List every line of the records below that contains the string "makeId", treating uppercase and lowercase letters as distinct.
--- start ---
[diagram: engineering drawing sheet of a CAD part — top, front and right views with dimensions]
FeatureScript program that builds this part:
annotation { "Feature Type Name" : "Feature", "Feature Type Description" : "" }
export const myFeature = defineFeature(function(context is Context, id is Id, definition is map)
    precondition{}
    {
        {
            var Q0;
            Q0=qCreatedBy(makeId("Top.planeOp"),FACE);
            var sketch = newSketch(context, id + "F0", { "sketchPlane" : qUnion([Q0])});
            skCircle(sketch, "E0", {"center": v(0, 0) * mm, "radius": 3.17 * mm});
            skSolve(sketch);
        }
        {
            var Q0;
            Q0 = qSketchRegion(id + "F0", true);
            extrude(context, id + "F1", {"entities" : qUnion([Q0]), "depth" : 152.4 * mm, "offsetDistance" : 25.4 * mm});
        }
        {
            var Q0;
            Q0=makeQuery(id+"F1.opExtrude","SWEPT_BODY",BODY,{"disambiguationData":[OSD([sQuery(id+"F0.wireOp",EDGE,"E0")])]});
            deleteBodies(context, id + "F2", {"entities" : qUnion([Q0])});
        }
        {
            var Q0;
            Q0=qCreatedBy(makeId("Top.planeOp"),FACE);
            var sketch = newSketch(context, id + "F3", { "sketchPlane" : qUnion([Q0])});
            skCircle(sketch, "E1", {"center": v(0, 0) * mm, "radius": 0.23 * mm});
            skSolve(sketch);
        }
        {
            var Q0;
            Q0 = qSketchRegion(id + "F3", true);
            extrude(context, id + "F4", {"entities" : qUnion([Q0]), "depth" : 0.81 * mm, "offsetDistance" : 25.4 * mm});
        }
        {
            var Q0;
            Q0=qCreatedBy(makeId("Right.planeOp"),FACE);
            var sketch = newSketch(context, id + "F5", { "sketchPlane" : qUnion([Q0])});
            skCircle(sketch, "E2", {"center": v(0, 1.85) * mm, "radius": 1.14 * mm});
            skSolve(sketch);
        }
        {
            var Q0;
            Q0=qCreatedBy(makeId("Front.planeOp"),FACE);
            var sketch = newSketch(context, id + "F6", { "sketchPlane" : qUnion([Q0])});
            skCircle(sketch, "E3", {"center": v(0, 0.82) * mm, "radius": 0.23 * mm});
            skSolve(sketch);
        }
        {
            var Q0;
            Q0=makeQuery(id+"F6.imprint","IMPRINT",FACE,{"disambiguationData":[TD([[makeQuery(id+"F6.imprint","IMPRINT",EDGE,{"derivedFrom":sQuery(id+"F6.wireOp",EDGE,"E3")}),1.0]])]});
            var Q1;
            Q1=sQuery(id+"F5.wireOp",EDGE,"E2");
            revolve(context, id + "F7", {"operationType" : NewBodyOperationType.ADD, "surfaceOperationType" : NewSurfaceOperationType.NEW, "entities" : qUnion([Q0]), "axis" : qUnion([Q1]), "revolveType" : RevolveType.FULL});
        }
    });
--- end ---
# [The solution]
            Q0=qCreatedBy(makeId("Top.planeOp"),FACE);
            Q0=qCreatedBy(makeId("Top.planeOp"),FACE);
            Q0=qCreatedBy(makeId("Right.planeOp"),FACE);
            Q0=qCreatedBy(makeId("Front.planeOp"),FACE);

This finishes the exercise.